======== AVAILABLE RECORDS
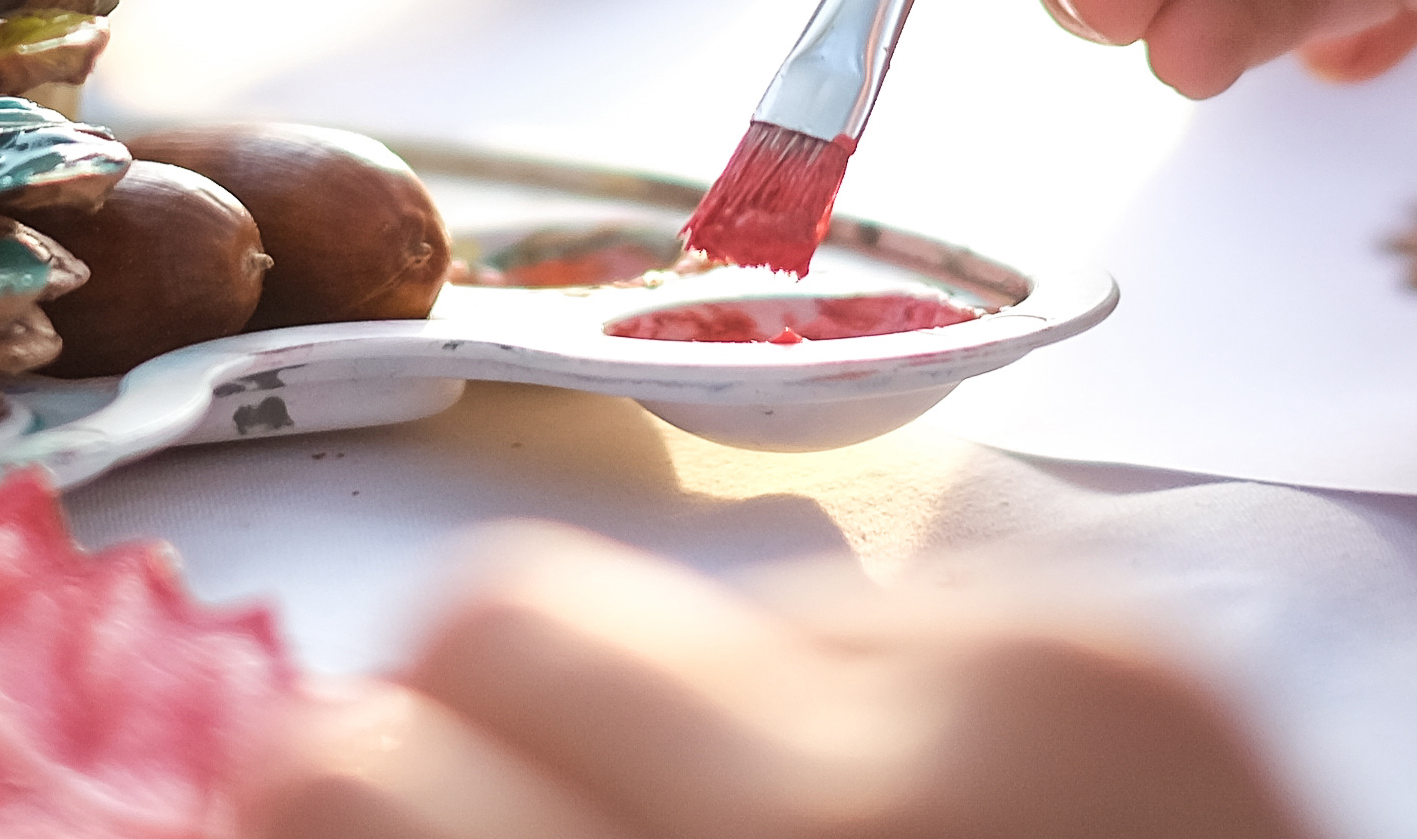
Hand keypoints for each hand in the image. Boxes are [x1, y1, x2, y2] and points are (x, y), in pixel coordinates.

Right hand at [240, 525, 1312, 838]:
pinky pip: (858, 615)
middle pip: (490, 623)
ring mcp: (1023, 687)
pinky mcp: (1134, 649)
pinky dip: (826, 731)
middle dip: (449, 751)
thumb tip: (282, 822)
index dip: (296, 830)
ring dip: (652, 738)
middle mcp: (850, 804)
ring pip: (669, 602)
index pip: (345, 780)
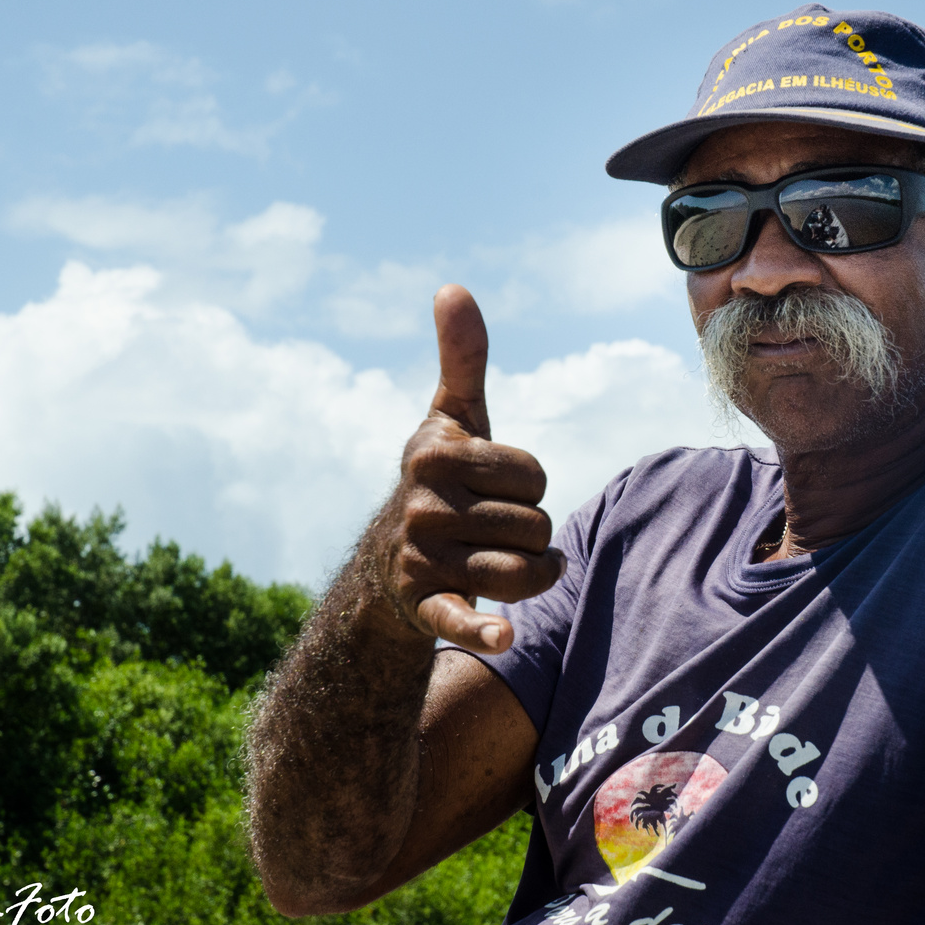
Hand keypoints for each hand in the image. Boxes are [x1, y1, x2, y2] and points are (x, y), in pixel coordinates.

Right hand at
================
For each entry, repeat its text exactly and leave out any picture it holds.

Hand keypoints for each hand in the image. Boxes are [x1, y1, x2, y2] and points are (x, y), in pixel coordinates.

Right hand at [240, 525, 1312, 838]:
pinky pip: (858, 615)
middle pip: (490, 623)
ring mcp: (1023, 687)
pinky mcp: (1134, 649)
pinky dip: (826, 731)
middle dip: (449, 751)
thumb tip: (282, 822)
index dip: (296, 830)
ring dip: (652, 738)
middle mcp: (850, 804)
ring pip: (669, 602)
index pip: (345, 780)
Hand keypoints for each hand in the image. Boxes are [x1, y1, x2, y2] and points are (x, y), in pixel coordinates.

Right hand at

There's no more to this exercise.